I looked up at the TV expecting to see Vice President Mike Pence wearing a gold uniform shirt with a command division insignia on his left chest.
Or maybe a space suit.
Dang.He was just in a regular suit. He had sounded like a starship captain. Really.
“Just as we’ve done in ages past, the United States will meet the emerging threats on this new battlefield,” Pence was saying, addressing military and civilian personnel at the Pentagon.
“The time has come to establish the United States Space Force.”
Was this for real? Pence’s announcement sounded like the plot for a summer blockbuster movie.
Then again, I’m a huge sci-fi fan, and Pence was proposing a new branch of the military that would defend America from any threats from space.

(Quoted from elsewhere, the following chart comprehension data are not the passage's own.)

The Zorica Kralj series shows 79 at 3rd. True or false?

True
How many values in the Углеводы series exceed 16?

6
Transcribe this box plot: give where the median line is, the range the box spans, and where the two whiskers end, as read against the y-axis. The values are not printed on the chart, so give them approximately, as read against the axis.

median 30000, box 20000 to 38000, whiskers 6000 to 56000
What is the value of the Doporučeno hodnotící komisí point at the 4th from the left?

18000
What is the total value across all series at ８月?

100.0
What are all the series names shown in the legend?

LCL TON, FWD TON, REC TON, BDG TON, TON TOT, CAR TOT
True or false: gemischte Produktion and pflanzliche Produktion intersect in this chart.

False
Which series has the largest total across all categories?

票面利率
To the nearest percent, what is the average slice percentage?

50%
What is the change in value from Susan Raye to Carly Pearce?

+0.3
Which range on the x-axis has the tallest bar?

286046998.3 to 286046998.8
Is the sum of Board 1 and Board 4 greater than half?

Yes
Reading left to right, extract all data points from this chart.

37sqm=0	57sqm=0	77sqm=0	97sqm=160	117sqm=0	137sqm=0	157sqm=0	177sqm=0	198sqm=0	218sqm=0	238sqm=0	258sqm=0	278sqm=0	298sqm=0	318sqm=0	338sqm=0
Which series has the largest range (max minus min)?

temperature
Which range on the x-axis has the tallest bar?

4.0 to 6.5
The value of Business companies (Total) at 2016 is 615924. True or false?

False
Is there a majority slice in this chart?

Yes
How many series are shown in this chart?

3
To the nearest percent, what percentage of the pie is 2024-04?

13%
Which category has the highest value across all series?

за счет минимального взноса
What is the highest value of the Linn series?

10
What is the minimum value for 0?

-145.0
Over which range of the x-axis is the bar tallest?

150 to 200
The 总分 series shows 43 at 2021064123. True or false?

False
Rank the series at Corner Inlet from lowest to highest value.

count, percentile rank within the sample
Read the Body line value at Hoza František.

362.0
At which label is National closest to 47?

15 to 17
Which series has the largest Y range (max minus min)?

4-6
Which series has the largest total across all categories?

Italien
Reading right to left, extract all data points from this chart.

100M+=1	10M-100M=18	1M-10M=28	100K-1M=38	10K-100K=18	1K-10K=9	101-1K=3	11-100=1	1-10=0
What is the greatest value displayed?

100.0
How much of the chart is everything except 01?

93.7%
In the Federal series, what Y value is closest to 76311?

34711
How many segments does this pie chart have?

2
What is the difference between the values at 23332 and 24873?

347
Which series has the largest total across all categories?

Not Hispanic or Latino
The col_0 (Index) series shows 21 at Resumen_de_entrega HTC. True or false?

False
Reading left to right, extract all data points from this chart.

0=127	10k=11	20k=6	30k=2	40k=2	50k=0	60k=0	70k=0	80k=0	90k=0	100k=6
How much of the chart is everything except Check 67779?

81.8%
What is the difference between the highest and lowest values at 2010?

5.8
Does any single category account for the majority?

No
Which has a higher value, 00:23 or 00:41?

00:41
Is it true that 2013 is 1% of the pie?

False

I know, it seems highly illogical. The Air Force Space Command already does all that, as does the Army’s Space and Missile Defense Command.
But I’ve had two great disappointments in my life. That I never got my acceptance letter from Hogwarts, and I didn’t get to go to Starfleet Academy.
So if there’s going to be a Space Force, beam me up.
I suspect they will do most recruiting at ComicCon, but I would be an ideal candidate. (You can scoff, but it wouldn’t be my first time sweet-talking a Klingon.)
At the academy, I would train in convincing button pushing, reconfiguring the sensor array, raising shields. Sarah Huckabee Sanders could teach The Main Deflector course. I’d learn to set my phaser to stun. Never give up, never surrender, and all that.
Sure, it would require billions of dollars and the approval of Congress. (As Dr. Leonard “Bones” McCoy said, “The bureaucratic mentality is the only constant in the universe.”)
I’m counting on Trump to make it so.
Resistance is futile. So I’ll be ready whenever my admission to Starfleet Academy arrives.
Unless I get my letter to Hogwarts first.